Al inicio del miércoles 7, parecía que la oposición al entonces presidente Pedro Castillo no conseguiría los votos suficientes para declarar su vacancia de la presidencia; y que, de darse esta, Castillo podía denunciar la arbitrariedad del Congreso, el irrespeto a los llamados al diálogo de la Comisión de Alto Nivel de la OEA y continuar con su retórica de ser la víctima de un golpe parlamentario. Sin embargo, optó él mismo por perpetrar el golpe que denunciaba, sin contar con ningún respaldo legal o institucional, y terminó en el fracaso. Frente al desconcierto que genera la irracionalidad de Castillo, habría que recordar decisiones igual de irracionales, como las tomadas por Kuczynski con el fracasado indulto a Alberto Fujimori o el viaje de este último a Chile abandonando su refugio en Japón. Las conductas autodestructivas no son poco frecuentes en nuestra política.

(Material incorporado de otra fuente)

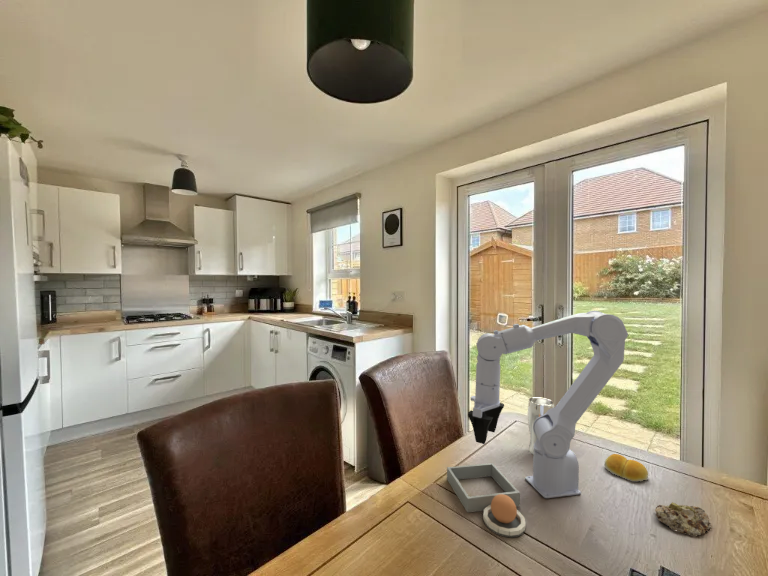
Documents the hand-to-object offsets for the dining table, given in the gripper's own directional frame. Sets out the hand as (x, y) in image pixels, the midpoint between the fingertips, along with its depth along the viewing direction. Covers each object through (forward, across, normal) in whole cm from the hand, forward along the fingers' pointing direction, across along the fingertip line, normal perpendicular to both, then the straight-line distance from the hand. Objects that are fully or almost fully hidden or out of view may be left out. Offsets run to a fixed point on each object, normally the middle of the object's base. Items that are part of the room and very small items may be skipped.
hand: (485, 436), depth 85 cm
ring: (+10, +13, +9) cm, 19 cm away
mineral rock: (+10, -8, +39) cm, 41 cm away
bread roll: (+10, -24, +29) cm, 39 cm away
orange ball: (+7, +13, +8) cm, 17 cm away
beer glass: (+10, -22, +9) cm, 26 cm away
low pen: (+10, +6, +1) cm, 12 cm away
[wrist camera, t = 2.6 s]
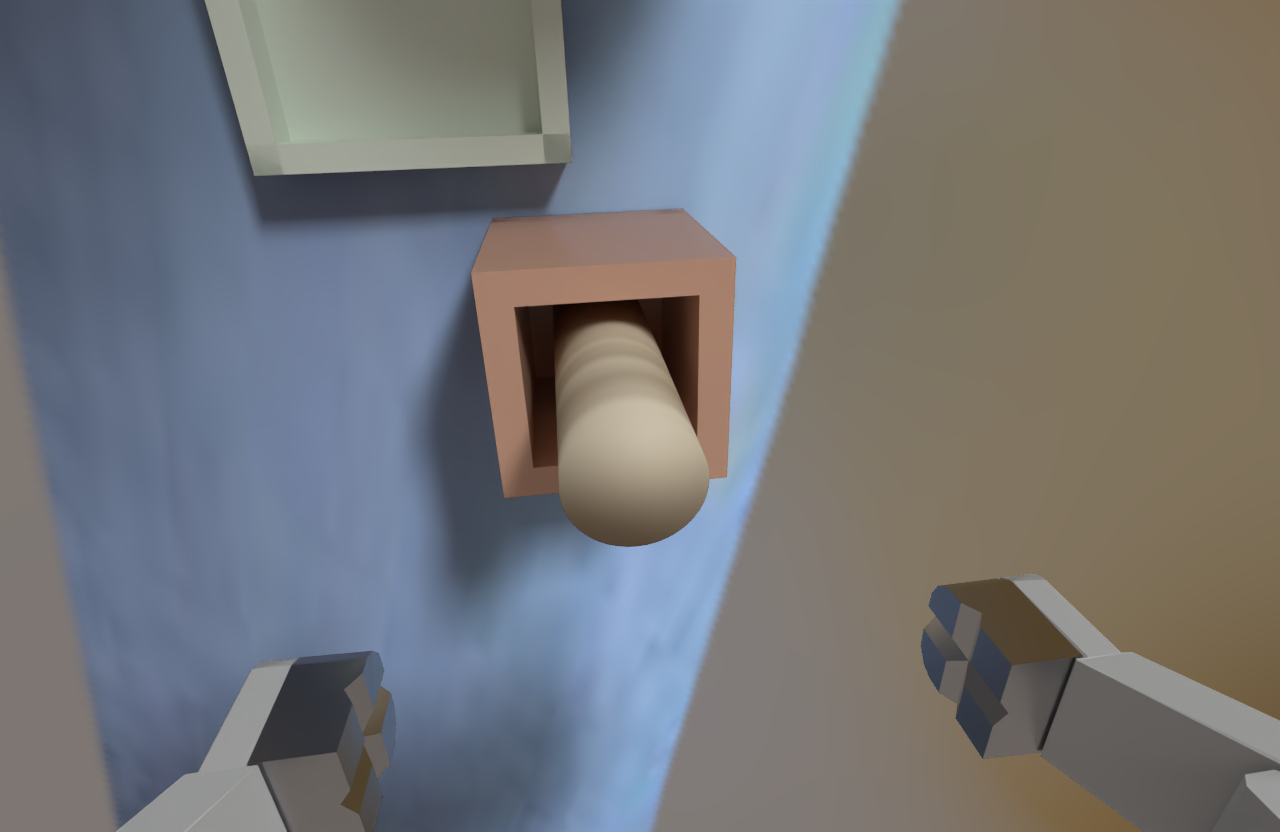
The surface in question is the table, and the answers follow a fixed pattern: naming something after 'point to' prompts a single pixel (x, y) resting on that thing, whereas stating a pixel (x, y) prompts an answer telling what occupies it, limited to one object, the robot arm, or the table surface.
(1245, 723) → the robot arm
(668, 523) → the dowel
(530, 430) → the brown hollow block
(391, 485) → the table surface
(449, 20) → the tray
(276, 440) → the table surface
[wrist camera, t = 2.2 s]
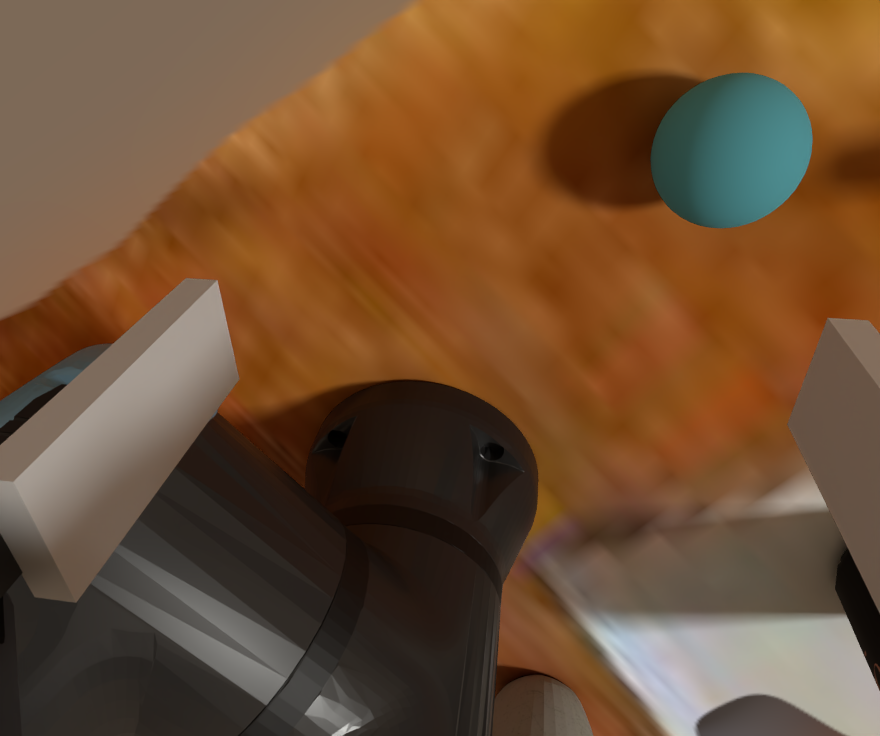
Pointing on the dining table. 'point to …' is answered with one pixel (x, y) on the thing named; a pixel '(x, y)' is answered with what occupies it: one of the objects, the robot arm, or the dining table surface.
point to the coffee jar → (860, 611)
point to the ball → (731, 150)
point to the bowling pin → (538, 709)
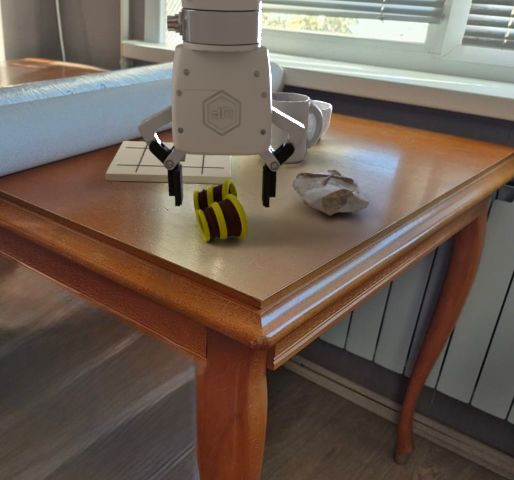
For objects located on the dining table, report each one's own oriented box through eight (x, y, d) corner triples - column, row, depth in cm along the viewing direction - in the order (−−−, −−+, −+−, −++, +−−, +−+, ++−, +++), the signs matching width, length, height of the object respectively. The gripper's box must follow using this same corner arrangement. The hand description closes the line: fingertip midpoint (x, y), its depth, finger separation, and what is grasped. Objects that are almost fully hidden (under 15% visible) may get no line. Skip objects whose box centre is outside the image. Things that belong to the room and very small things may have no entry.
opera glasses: (197, 220, 74) (188, 181, 71) (240, 212, 74) (233, 172, 71) (203, 254, 66) (194, 210, 63) (251, 244, 66) (244, 200, 63)
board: (105, 180, 82) (105, 172, 82) (123, 147, 97) (123, 140, 96) (231, 184, 83) (231, 176, 83) (230, 150, 98) (230, 143, 97)
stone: (284, 188, 83) (285, 164, 81) (348, 187, 84) (351, 163, 83) (305, 221, 73) (307, 194, 71) (377, 218, 75) (381, 192, 73)
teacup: (286, 130, 111) (289, 98, 108) (329, 132, 110) (332, 101, 107) (283, 144, 102) (285, 110, 99) (329, 147, 102) (332, 113, 99)
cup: (253, 151, 98) (255, 92, 93) (311, 149, 100) (316, 91, 95) (268, 164, 92) (271, 102, 87) (328, 161, 95) (335, 101, 90)
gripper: (125, 32, 55) (140, 214, 64) (315, 37, 56) (303, 215, 65) (136, 24, 61) (148, 191, 70) (306, 28, 62) (296, 192, 71)
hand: (222, 202), depth 68 cm, fingers open, 9 cm apart
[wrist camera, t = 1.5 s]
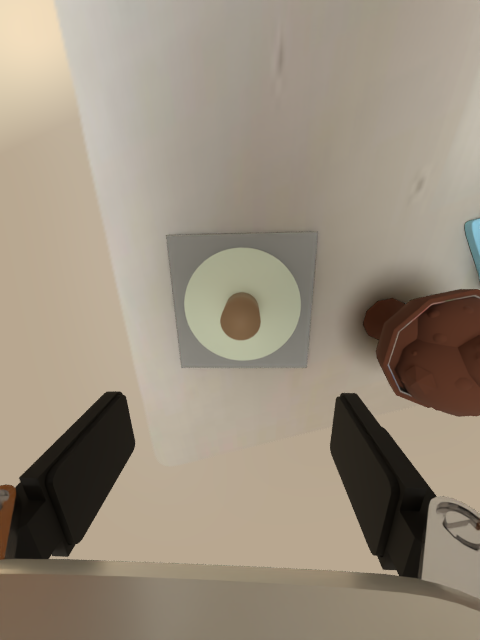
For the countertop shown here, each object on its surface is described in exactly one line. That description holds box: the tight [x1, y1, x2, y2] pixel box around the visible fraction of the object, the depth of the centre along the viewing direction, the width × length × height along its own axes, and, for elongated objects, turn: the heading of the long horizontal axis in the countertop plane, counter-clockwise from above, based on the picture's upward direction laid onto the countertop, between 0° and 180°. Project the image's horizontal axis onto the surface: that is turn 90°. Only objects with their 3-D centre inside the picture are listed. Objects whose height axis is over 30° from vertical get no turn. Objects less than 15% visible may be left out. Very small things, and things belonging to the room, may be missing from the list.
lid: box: [184, 247, 301, 361], centre depth 25 cm, size 14×14×6 cm
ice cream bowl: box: [363, 289, 480, 416], centre depth 21 cm, size 11×11×15 cm
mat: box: [166, 231, 318, 368], centre depth 28 cm, size 17×17×1 cm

Vacado Castillo por haber intentado un golpe de Estado flagrante, se dio la sucesión constitucional y la vicepresidenta Dina Boluarte asumió el poder. Si bien sabíamos que la encuesta de noviembre del Instituto de Estudios Peruanos (IEP) mostraba que en el escenario de una inhabilitación del presidente un 87% señalaba que debíamos tener elecciones generales, era claro que el Congreso no estaría dispuesto a implementar la reforma constitucional necesaria para hacerlo posible. Lo que cambió rápidamente el escenario ha sido la protesta en contra del Congreso y el pedido de elecciones generales inmediatas. Sabíamos que la encuesta citada registraba una aprobación del 31% para Castillo, y que ella subía hasta un 40% en el sur y hasta un 43% en el oriente del país; mientras que la aprobación del Congreso llegaba apenas al 10%. No sabíamos si la manera en que se dieron las cosas activaría una ola de protestas, cosa que empezó a revelarse a lo largo del fin de semana. Una respuesta tardía del nuevo gobierno, poco política y excesivamente represiva, basada en visiones conspirativas, no hizo sino atizar las protestas, que lamentablemente han dejado hasta el momento de escribir estas líneas siete fallecidos. En ellas, además, no existe una conducción clara o un programa políticamente viable, sino que expresan un sentido antipolítico, radical y antisistema muy profundo en el que se entremezclan sentimientos genuinos de indignación de la ciudadanía con las agendas oportunistas de algunos cuantos. Todo lo cual hace extremadamente difícil plantear una agenda de diálogo para encauzar institucionalmente los conflictos.
La respuesta de la presidenta Boluarte ha sido plantearle al Congreso una reforma constitucional para recortar los mandatos originados en el 2021 y tener elecciones generales en abril del 2024. Aparentemente, los núcleos de manifestantes en las calles insistirán en una agenda de elecciones inmediatas; un planteamiento bastante reactivo, poco viable (pues asume que el Congreso implementará voluntariamente una reforma constitucional exprés) y políticamente contraproducente (ya que se trataría de un proceso vulnerable a objeciones, impugnaciones, y no permitiría implementar ninguna reforma que intente ayudar a romper el ciclo de inestabilidad iniciado en el 2016).
El drama es que estamos en la actualidad en una suerte de momento pre-hobbesiano: la pura confrontación. En un lado, un sector radicalizado presiona para imponer una salida inviable legal y constitucionalmente con crecientes niveles de violencia; en el otro, un gobierno débil y sin legitimidad sustantiva intenta reestablecer el orden público proponiendo un camino de salida sin dar mayores explicaciones, sin intentar convencer a la ciudadanía, mientras el poder que debería actuar e implementar la salida, el Congreso, aparece impasible en medio del descalabro.